FOX 31's Eli Stokols: Republican presidential candidate Mitt Romney and his running-mate, Paul Ryan, are heading back to Colorado next week and will hold a joint rally Tuesday night at Red Rocks Amphitheatre in Morrison, FOX31 Denver is first to report.
The event, which will start at 7 p.m. Tuesday, Oct. 23, is scheduled for exactly two weeks before Election Day.
There is perhaps no more inspiring venue to hold a large public gathering in the Denver metro area than Red Rocks Amphitheatre, our 9,000-seat open air performance space cut into an acoustically perfect bowl of Fountain Formation sandstone at the foot of Mt. Morrison. So many Denver residents have marked the passage of time by the countless great musicians that have performed there, or attend the annual nondenominational Easter sunrise services.
But at the base of the statute you can see above, which many Republican attendees of Mitt Romney's rally will see on Tuesday as they take their seats, here is the inscription:

That's right, folks--Red Rocks Amphitheatre was built by the Civilian Conservation Corps (CCC) under President Franklin D. Roosevelt. Red Rocks was a "New Deal" employment project of the Works Progress Administration (WPA).

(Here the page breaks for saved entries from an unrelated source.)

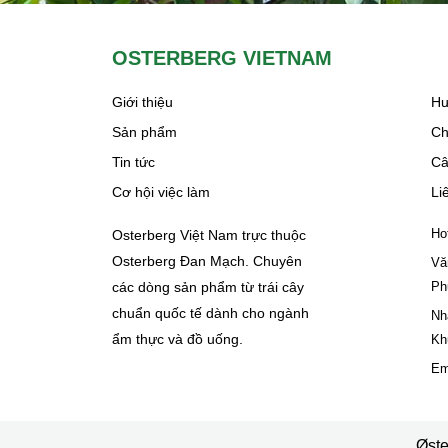
OSTERBERG VIETNAM
Giới thiệu
Hư
Sản phẩm
Ch
Tin tức
Câ
Cơ hội việc làm
Li
Ho
Osterberg Việt Nam trực thuộc
Osterberg Đan Mạch. Chuyên
Vă
các dòng sản phẩm từ trái cây
Ph
chuẩn quốc tế dành cho ngành
Nh
ẩm thực và đồ uống.
Kh
Em
Øste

Think about it: hundreds of men put to work by the government for five years to build...a concert hall? So Dodge Trucks--another recipient of taxpayer bailout dollars (!)--could sponsor the Red Rocks Summer Concert Series all these years later? Seriously, folks, is there a self-respecting modern-day Republican out there who would not have instinctively called the idea of using taxpayer dollars to build Red Rocks Amphitheatre a "boondoggle?"

Democrat Laura Chapin, a former speechwriter for Gov. Bill Ritter, wrote at the Denver paper's guest blog Friday about the irony--or in her words, the hypocrisy--of Romney holding a rally at an amphitheatre that was built with "failed stimulus money."
Much like the factory Romney spoke at in Colorado Springs that gladly took ARRA contracts, it's a point that shouldn't be lost as rallygoers bask in the magnificent view.
There's a component of hubris in Tuesday's Romney/Ryan rally at Red Rocks.